Are semantic networks related to demographic variables? This is a preliminary analysis of data from Small World of Words.
d = read.csv("../data/associations_ppdetails_en_05_01_2015.csv")
d.clean = d %>%
filter(gender == "Ma"| gender == "Fe") %>%
filter(education > 0) %>%
filter(nativeLanguage != "") %>%
mutate(gender = droplevels(gender),
gender = plyr::revalue(gender,c("Fe" = "F", "Ma" = "M")),
userID = as.factor(userID),
nativeLanguage = as.factor(tolower(nativeLanguage)),
education = as.factor(education),
education = plyr::revalue(education,c("1" = "none",
"2" = "elementary",
"3" = "HS",
"4" = "bachelor",
"5" = "master")))
demo.summary = d.clean %>%
group_by(userID) %>%
slice(1) %>%
ungroup() %>%
select(1:5)
PROP_FEMALE = round(nrow(filter(demo.summary, gender == "F"))/nrow(demo.summary),2)
We have complete demographic data for 18885 participant. 66% are female.
ggplot(demo.summary, aes(x=age)) +
geom_density(alpha=.3, fill="#FF6666") +
geom_vline(xintercept = mean(demo.summary$age), linetype = "longdash") +
theme_bw(base_size = 18)
The population is relatively young (M = 35.37).
ggplot(demo.summary, aes(x=age, group = gender, fill = gender)) +
geom_density(alpha=.3) +
theme_bw(base_size = 18)
lang = demo.summary %>%
group_by(nativeLanguage) %>%
summarise(n = n())
ggplot(lang, aes(x = reorder(nativeLanguage,-n), y = n)) +
geom_bar(stat = "identity") +
xlab("language") +
theme_bw(base_size = 15) +
theme(legend.position="none",
axis.text.x = element_text(angle = 90, hjust = 1))
Most have language “usa”, followed by “great britain”, “canada”, and “australia”. Which means, everyone is an english speaker?
education = demo.summary %>%
group_by(education) %>%
summarise(n = n())
ggplot(education, aes(x = education, y = n)) +
geom_bar(stat = "identity") +
xlab("education level") +
theme_bw(base_size = 18) +
theme(legend.position="none")
Pretty highly educated group.
education.gender = demo.summary %>%
group_by(education) %>%
summarise (n=n()) %>%
left_join(demo.summary %>% group_by(education) %>%
filter(gender == "F") %>%
summarise(female = n()), by= "education") %>%
mutate(male = n - female) %>%
mutate (p.female = female/n,
p.male = male/n) %>%
gather("gender", "prop", 5:6)
ggplot(education.gender, aes(x = education, fill = gender, y = prop)) +
geom_bar(stat = "identity") +
geom_hline(yintercept = PROP_FEMALE, linetype = "longdash") +
xlab("education level") +
theme_bw(base_size = 18)
The dashed line is the total proportion female.

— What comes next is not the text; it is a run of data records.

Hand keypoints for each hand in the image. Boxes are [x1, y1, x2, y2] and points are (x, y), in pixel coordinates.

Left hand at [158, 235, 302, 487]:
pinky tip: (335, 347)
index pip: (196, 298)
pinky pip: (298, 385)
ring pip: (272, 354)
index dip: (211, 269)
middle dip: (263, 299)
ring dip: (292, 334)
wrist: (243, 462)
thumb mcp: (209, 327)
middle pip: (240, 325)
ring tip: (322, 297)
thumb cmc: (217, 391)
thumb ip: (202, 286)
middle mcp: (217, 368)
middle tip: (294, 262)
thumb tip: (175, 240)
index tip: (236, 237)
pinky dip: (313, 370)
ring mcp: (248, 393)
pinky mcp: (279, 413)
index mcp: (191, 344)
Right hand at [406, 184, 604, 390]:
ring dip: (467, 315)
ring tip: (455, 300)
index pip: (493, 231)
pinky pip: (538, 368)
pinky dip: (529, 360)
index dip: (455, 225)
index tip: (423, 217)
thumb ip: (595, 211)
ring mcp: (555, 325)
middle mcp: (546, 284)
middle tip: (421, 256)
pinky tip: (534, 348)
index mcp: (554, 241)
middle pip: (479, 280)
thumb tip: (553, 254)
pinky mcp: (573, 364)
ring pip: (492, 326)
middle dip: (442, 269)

Females are slightly more educated than males.
ggplot(demo.summary, aes(x=age, group = education, fill = education)) +
geom_density(alpha=.3) +
theme_bw(base_size = 18)
d.clean %>%
group_by(userID) %>%
summarise(n= n()) %>%
ggplot(aes(x = n)) +
geom_histogram(binwidth = 1) +
xlab("n trials per participants") +
ylab("n participants") +
theme_bw(base_size = 15)
Most participants completed 15, 16, or 18 trials.

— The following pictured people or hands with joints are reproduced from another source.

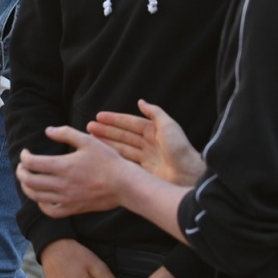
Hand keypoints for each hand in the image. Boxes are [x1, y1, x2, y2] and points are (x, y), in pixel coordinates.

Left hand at [17, 125, 132, 216]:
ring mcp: (67, 199)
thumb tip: (47, 130)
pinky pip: (51, 211)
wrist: (124, 184)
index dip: (24, 157)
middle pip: (30, 181)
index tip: (26, 152)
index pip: (32, 163)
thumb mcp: (88, 140)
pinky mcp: (73, 209)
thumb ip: (65, 133)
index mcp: (63, 166)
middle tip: (22, 166)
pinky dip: (41, 205)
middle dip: (21, 172)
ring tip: (27, 179)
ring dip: (27, 187)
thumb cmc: (107, 161)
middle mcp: (62, 185)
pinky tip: (41, 197)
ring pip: (36, 197)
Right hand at [90, 101, 205, 186]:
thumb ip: (154, 112)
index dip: (114, 119)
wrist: (188, 175)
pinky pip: (125, 161)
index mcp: (154, 131)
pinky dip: (114, 157)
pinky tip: (102, 154)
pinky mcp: (143, 171)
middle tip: (89, 127)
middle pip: (123, 135)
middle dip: (106, 131)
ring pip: (121, 148)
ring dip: (107, 143)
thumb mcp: (168, 126)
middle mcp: (148, 143)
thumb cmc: (180, 149)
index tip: (99, 116)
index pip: (130, 123)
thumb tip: (141, 101)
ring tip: (91, 139)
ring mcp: (145, 158)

word.summary = d.clean %>%
group_by(cue) %>%
summarise(n = n())
ggplot(word.summary, aes(x = reorder(cue,-n), y = n)) +
geom_bar(stat = "identity") +
ylab("n trials")+
xlab("distinct cue words") +
geom_hline(yintercept = mean(word.summary$n), color = "red",
linetype = "longdash") +
theme_bw(base_size = 12) +
theme(legend.position="none",
axis.ticks = element_blank(), axis.text.x = element_blank())
There are 6046 unique cue words. We have 3046 different cue words with more than 75 trials.
word.a.summary = d.clean %>%
gather("association", "word", 7:9) %>%
mutate(word = gsub("\\bx\\b", NA, word)) %>% # replace "don't knows" with NA
group_by(association) %>%
summarise(n_na = length(which(is.na(word))),
n = n(),
prop.missing= n_na/n())
ggplot(word.a.summary, aes(y=prop.missing, x = association)) +
geom_bar(stat = "identity") +
ylab("number missing") +
theme_bw(base_size = 18)
Participants can say they don’t know a word to skip it (but apparently this means they can still enter some associations?). This shows the proportion missing for each assocation, which is about 10%.